Set of tasks:
• a. Answer these three questions using the article on PG&E's undergrounding work in El Dorado County, one answer per line, marked (i), (ii) and (iii).
(i) How many miles of undergrounding does PG&E report completing in El Dorado County through 2024?
(ii) Through what filings does PG&E seek authorization and cost recovery?
(iii) According to PG&E, buried lines lessen reliance on what?
• b. List every mileage figure in the article on PG&E's undergrounding work in El Dorado County, and state what each figure refers to.
• c. Continue the article on PG&E's undergrounding work in El Dorado County, beginning after its final sentence.

## Start Reading passage

By Cris Alarcon, InEDC Writer. (Oct 28, 2025)
Placerville, Calif. — Pacific Gas & Electric Co.’s aggressive program to bury power lines and harden its distribution network across El Dorado County is intended to cut wildfire risk — but the capital cost of that work is a direct driver of higher electricity bills for local customers, regulators and advocates say.
PG&E reports it completed 51 miles of undergrounding and 142 miles of overhead system upgrades in El Dorado County through 2024, and planned to complete roughly 75 miles of additional undergrounding and 55 miles of upgrades in 2025. The utility’s local project pages and maps also show ongoing construction schedules and neighborhood-level forecasts.
How costs move from trenches to bills
Utilities recover major capital spending through regulatory proceedings. PG&E seeks authorization and cost recovery through its General Rate Case (GRC) filings and wildfire-related proceedings — including reviews of its Wildfire Mitigation Plan (WMP). When the California Public Utilities Commission (CPUC) or the Office of Energy Infrastructure Safety approves programs or finds spending “prudent,” those dollars are converted into rate base or surcharges and spread among customers over time — a mechanism that turns undergrounding projects into line items on residential and commercial bills.
Recent CPUC and state reports show regulators have authorized wildfire-mitigation-related costs in recent years and continue to evaluate PG&E’s requests in multi-billion-dollar filings. A CPUC report on utility costs and related regulatory materials explains that decisions on projects such as undergrounding and covered conductor were explicitly part of recent GRC approvals and other regulatory reviews.
Stakeholders push competing messages
PG&E emphasizes safety and long-term reliability. “Undergrounding and system upgrades — improving wildfire safety and reliability in your community,” reads the utility’s El Dorado County project page, which details phases from scoping to post-construction and offers local outreach contacts. PG&E says buried lines dramatically reduce the risk of utility-caused ignitions and lessen reliance on Public Safety Power Shutoffs.

## End Reading passage
## Start Data rows

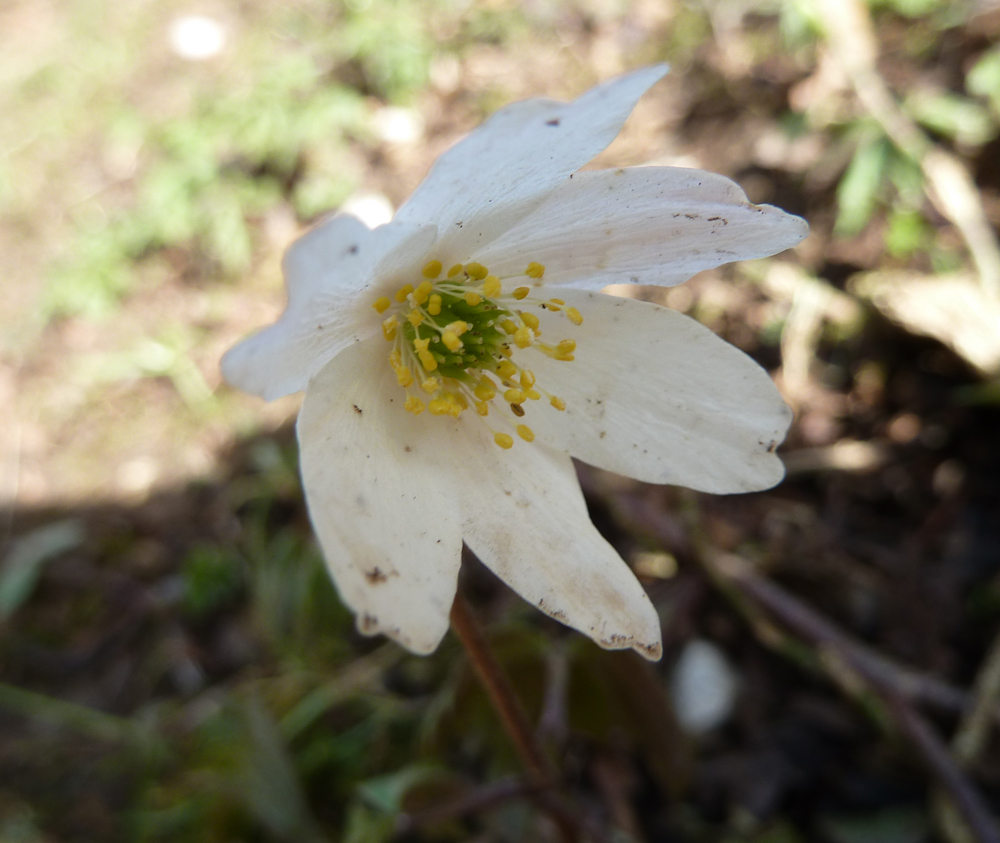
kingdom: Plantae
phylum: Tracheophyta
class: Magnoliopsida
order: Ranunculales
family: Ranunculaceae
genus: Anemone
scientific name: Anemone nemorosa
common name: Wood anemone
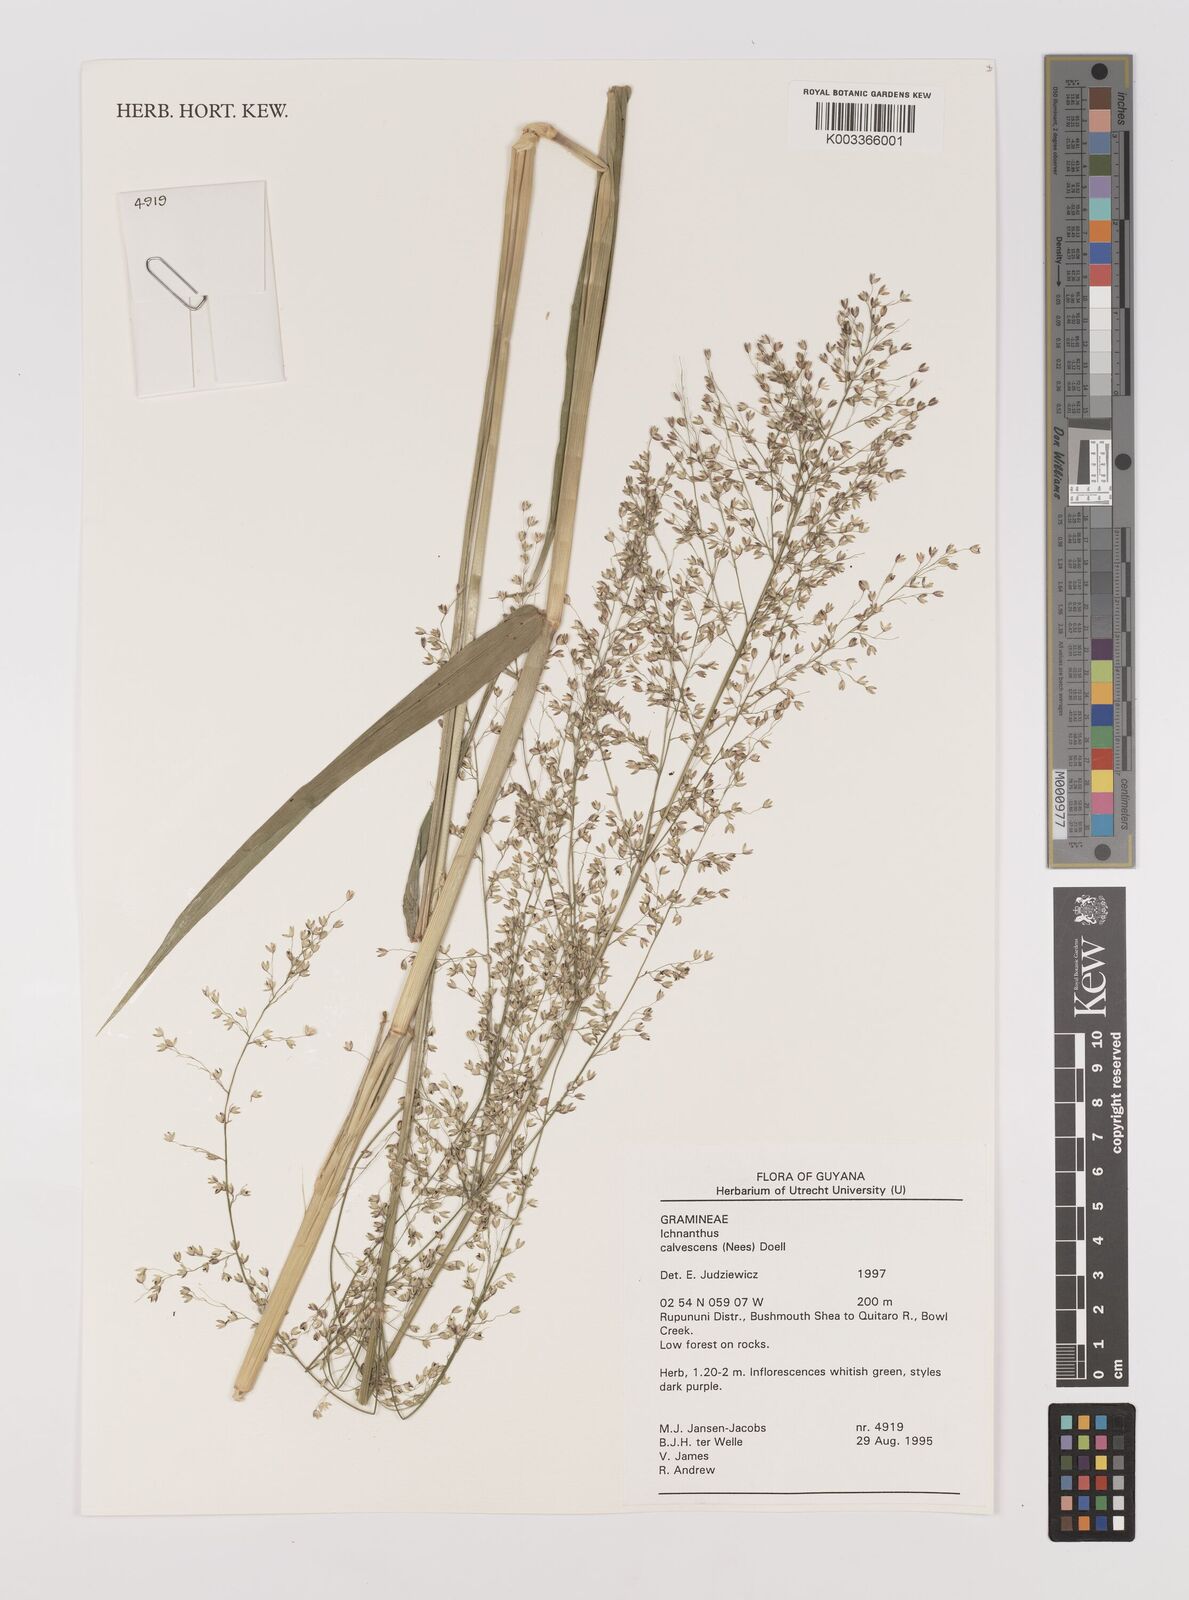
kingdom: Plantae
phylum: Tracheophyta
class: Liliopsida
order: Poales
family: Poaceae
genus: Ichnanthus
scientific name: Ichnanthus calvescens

## End Data rows

Final results:
• a.
(i) 51 miles
(ii) Its General Rate Case (GRC) filings, along with wildfire-related proceedings
(iii) Public Safety Power Shutoffs

• b.
- 51 miles: undergrounding completed through 2024
- 142 miles: overhead system upgrades completed through 2024
- Roughly 75 miles: additional undergrounding planned for 2025
- 55 miles: upgrades planned for 2025

• c.
But the state’s Public Advocates Office — the consumer advocate within the CPUC — warns the scale and cost of PG&E’s requests threaten affordability. In an April 2025 commentary the office criticized PG&E’s multiple multi-billion-dollar requests for work and said customers are “shouldering the burden” of higher rates, noting PG&E’s electricity rates rose sharply over the last decade. “Customers are being asked to absorb escalating costs while the utility avoids structural changes that would improve long-term performance and affordability,” the office wrote.
Why some consumer groups object
Critics say undergrounding is expensive — often costing millions per mile in rural and mountainous terrain — and that a mix of solutions (targeted burial, covered conductor, stronger poles, vegetation management) can achieve risk reduction with lower costs. Public Advocates and other ratepayer groups have pushed the CPUC to scrutinize cost-benefit analyses and to limit recovery of sweeping, high-cost programs unless clearly justified. Recent CPUC guidance documents and staff proposals underscore that regulators are balancing wildfire risk reduction against affordability, and sometimes approving portions of PG&E’s plans while trimming others.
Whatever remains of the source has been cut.